> _Texte fourni_:
--*--

Tribunal de première instance, 21 décembre 2017, Mme s. i. H S c/ Le Procureur Général
Abstract🔗
Exequatur - Jugement étranger - Droit applicable - Loi n° 1.448 du 28 juin 2017 - Entrée en vigueur - Application du Code de droit international privé (oui)
Résumé🔗
À défaut de dispositions transitoires, la loi n° 1.448 du 28 juin 2017 relative au droit international privé est d'application immédiate, y compris aux instances introduites avant son entrée en vigueur. L'intégralité des conditions requises étant ainsi remplie, il convient de faire droit à la demande et de déclarer exécutoire en Principauté de Monaco le jugement rendu le 9 septembre 2015 par le Tribunal de première instance n° 95 de Madrid (Espagne) ainsi que le procès-verbal d'acceptation et de serment de la charge de tuteur dressé le 25 septembre 2015 par le greffier du même tribunal.
Motifs🔗
TRIBUNAL DE PREMIÈRE INSTANCE
N° 2017/000449 (assignation du 5 avril 2017)
JUGEMENT DU 21 DÉCEMBRE
En la cause de :
Mme s. i. H S, née le 8 juillet 1960 à Madrid, de nationalité espagnole, demeurant X1 à Madrid (ESPAGNE) agissant en qualité de tutrice de sa soeur, m. l. H S, suivant décision du Tribunal de première instance de Madrid (Espagne) en date du 9 septembre 2015 ;
DEMANDERESSE, ayant élu domicile en l'étude de Maître Alexis MARQUET, avocat-défenseur près la Cour d'appel de Monaco et plaidant par ledit avocat-défenseur ;
d'une part ;
Contre :
M. le PROCUREUR GÉNÉRAL, près la Cour d'Appel de Monaco, demeurant rue Colonel Bellando de Castro - Palais de Justice à Monaco ;
DÉFENDEUR, COMPARAISSANT EN PERSONNE
d'autre part ;
LE TRIBUNAL,
Vu l'exploit d'assignation du ministère de Maître Claire NOTARI huissier, en date du 5 avril 2017, enregistré (n° 2017/000449) ;
Vu les conclusions du Ministère Public en date des 6 juin 2017 et 18 septembre 2017 ;
Vu les conclusions de Maître Alexis MARQUET, avocat-défenseur, au nom de s. i. H S, en date du 19 octobre 2017 ;
À l'audience publique du 16 novembre 2017, le conseil de la demanderesse a été entendu en ses plaidoiries, le Ministère public en ses observations, et le jugement a été mis en délibéré pour être prononcé ce jour 21 décembre 2017 ;
FAITS, PROCÉDURE, PRÉTENTIONS ET MOYENS DES PARTIES :
Par décision rendue le 9 septembre 2015 par le Tribunal de première instance n° 95 de Madrid (Espagne), s. i. H S a été désignée en qualité de tutrice de sa soeur m. l. H S.

--*--

> _Extrait de données_:
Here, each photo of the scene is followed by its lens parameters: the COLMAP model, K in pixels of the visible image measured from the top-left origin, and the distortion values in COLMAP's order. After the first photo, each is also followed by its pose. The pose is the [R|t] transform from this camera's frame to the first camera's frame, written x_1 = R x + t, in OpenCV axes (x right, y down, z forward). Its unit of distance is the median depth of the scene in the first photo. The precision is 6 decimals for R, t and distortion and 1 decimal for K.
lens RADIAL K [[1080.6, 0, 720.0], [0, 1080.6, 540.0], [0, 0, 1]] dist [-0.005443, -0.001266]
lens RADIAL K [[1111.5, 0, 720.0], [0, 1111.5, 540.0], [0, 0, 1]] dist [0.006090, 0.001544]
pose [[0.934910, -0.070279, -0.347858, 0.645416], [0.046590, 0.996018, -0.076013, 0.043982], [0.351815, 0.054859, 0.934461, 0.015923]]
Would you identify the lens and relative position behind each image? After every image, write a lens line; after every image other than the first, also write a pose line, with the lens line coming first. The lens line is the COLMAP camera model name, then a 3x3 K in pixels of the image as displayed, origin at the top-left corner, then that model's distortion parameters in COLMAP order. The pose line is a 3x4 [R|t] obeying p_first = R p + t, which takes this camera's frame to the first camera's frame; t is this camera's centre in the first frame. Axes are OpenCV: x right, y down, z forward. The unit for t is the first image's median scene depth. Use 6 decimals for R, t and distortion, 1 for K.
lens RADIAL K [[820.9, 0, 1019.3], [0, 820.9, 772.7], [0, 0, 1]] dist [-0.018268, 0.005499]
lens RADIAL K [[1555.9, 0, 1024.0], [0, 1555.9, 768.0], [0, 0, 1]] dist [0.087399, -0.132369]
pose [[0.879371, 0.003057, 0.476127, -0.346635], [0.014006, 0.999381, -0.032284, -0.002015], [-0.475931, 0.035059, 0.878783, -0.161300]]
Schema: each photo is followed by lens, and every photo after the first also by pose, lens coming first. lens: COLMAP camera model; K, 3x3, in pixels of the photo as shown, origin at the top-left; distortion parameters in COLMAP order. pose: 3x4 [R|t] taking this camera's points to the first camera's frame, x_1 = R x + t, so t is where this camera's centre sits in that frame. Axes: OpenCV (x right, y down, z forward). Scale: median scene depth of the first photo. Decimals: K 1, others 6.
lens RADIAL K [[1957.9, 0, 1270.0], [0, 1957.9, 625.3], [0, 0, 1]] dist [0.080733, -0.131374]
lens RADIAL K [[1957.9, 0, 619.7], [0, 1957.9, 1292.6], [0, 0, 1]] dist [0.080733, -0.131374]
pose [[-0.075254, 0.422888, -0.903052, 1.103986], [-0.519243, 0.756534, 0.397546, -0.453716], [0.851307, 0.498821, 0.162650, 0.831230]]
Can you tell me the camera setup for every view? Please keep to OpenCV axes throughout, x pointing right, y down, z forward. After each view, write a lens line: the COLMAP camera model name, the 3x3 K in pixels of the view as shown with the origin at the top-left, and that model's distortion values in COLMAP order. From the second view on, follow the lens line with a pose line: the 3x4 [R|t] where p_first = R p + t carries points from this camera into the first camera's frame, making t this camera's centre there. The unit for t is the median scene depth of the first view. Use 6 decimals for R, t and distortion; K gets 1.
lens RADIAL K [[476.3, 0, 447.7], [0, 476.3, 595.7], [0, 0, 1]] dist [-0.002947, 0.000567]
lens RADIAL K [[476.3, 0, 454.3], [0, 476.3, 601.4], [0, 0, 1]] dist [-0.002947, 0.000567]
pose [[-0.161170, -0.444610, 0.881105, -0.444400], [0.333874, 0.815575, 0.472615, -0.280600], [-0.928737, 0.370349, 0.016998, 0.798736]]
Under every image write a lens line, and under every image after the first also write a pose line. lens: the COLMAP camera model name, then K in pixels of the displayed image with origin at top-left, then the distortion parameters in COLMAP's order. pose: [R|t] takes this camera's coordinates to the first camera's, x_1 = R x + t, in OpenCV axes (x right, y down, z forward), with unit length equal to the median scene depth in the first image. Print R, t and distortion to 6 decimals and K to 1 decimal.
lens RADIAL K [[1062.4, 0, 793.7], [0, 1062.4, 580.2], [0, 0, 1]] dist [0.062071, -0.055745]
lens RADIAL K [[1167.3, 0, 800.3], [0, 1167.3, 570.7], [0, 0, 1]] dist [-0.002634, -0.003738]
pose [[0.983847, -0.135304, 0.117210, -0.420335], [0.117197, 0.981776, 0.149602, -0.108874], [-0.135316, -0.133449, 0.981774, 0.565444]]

--*--

> _Consignes_:
- a) Selon le jugement d'exequatur, pour quelle raison la loi n° 1.448 du 28 juin 2017 s'applique-t-elle à une instance engagée avant son entrée en vigueur ? Répondez en une à trois phrases.
- b) D'après le jugement d'exequatur, à quelle date a eu lieu l'audience publique où la demanderesse et le Ministère public ont été entendus ?
- c) Poursuivez le jugement d'exequatur après sa dernière phrase, en gardant le style d'une décision de justice.

> _Résultats attendus_:
- a) La loi n° 1.448 ne prévoit aucune disposition transitoire. Elle est donc d'application immédiate, y compris aux instances introduites avant son entrée en vigueur.

- b) Le 16 novembre 2017.

- c)
Suivant procès-verbal dressé le 25 septembre 2015 par le greffier du Tribunal de première instance n° 95 de Madrid (Espagne), s. i. H S a accepté la charge de tuteur et prêté serment de la mener à bien.
Désireuse d'effectuer, pour le compte de sa protégée, des actes d'exécution auprès d'établissements bancaires de la Principauté, s. i. H S a, par exploit d'huissier délivré le 5 avril 2017, fait assigner le Procureur Général près la Cour d'appel de Monaco aux fins d'exequatur du jugement rendu le 9 septembre 2015 par le Tribunal de première instance n° 95 de Madrid (Espagne) et du procès-verbal d'acceptation et de serment de la charge de tuteur dressé le 25 septembre 2015 par le greffier du même tribunal.
Par conclusions déposées le 7 juin 2017 et établies sous l'empire des anciens articles 472 et suivants du Code civil, le Ministère Public a conclu à la production préalable, par la partie requérante, de la loi espagnole relative à la condition de réciprocité, évoquée dans un avis de droit produit aux débats.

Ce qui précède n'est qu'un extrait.